Dr Jacqueline Nesi, a psychologist and assistant professor at Brown University who studies the role of social media in adolescents’ mental health and development, warned that ChatGPT should not be used for professional medical or diagnostic advice. She also noted that using the chatbot for therapy could lead to a loss of the “therapeutic alliance”—the positive relationship of trust between therapists and patients.

“Although it may feel like a user has a therapeutic relationship with ChatGPT, there is likely something lost when there isn’t a real human on the other side,” she told Motherboard.

This loss of intimacy is also in the hands of funders and AI engineers. ChatGPT deals poorly with ambiguous information, resorting rather easily and dangerously to making biased, discriminatory assumptions—which may break users’ trust in the tool. In March, the Distributed AI Research Institute (DAIR) issued a statement warning that synthetic AI “reproduces systems of oppression and endangers our information ecosystem.” A recent MIT Technology Review article by Jessica Hamzelou also revealed that AI systems in healthcare are prone to enforcing medical paternalism, ignoring their patient’s needs.

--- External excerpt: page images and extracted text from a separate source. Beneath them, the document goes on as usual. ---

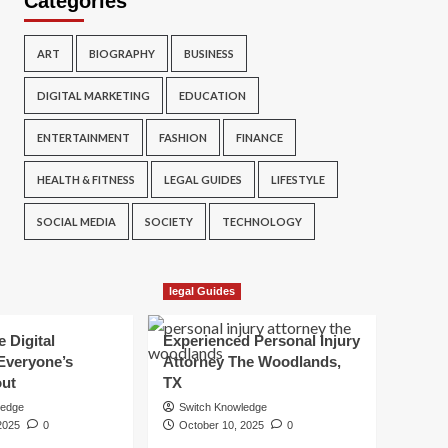
Categories
ART
BIOGRAPHY
BUSINESS
DIGITAL MARKETING
EDUCATION
ENTERTAINMENT
FASHION
FINANCE
HEALTH & FITNESS
LEGAL GUIDES
LIFESTYLE
SOCIAL MEDIA
SOCIETY
TECHNOLOGY
legal Guides
e Digital
Experienced Personal Injury
Everyone’s
Attorney The Woodlands,
out
TX
ledge
Switch Knowledge
2025
0
October 10, 2025
0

“I think marginalized communities, including rural populations, are more likely to be the ones with barriers to access, so might also be more likely to turn to ChatGPT for their needs, if they have access to technology in the first place,” Jessica Gold, a psychiatrist at Washington University in St. Louis, told Motherboard. “As a result, patients turn to what they can find, and find quickly.”

For those communities seeking mental health care, this can become a double-edged sword—using ChatGPT may be more accessible, but at the cost of less accountability and quality control.

Dr Amanda Calhoun, an expert on the mental health effects of racism in the medical field, stated that the quality of ChatGPT therapy compared to IRL therapy depends on what it is modelled after. “If ChatGPT continues to be based on existing databases, which are white-centered, then no,” she told Motherboard. “But what if ChatGPT was ‘trained’ using a database and system created by Black mental health professionals who are experts in the effects of anti-Black racism? Or transgender mental health experts?”

All mental health experts who spoke to Motherboard said that while using ChatGPT for therapy could jeopardize people’s privacy, it was better than nothing, revealing a larger mental care industry in crisis. Using ChatGPT as therapy, according to Emma Dowling, author of The Care Crisis, is an example of a “care fix”—an outsourcing of care to apps, self-care handbooks, robots and corporatized hands.

With GPT-4’s recent release, OpenAI stated that it worked with “50 experts from domains such as AI alignment risks, cybersecurity, biorisk, trust and safety” to improve its security, but it isn’t yet clear how this will be implemented, if at all, for people seeking mental help.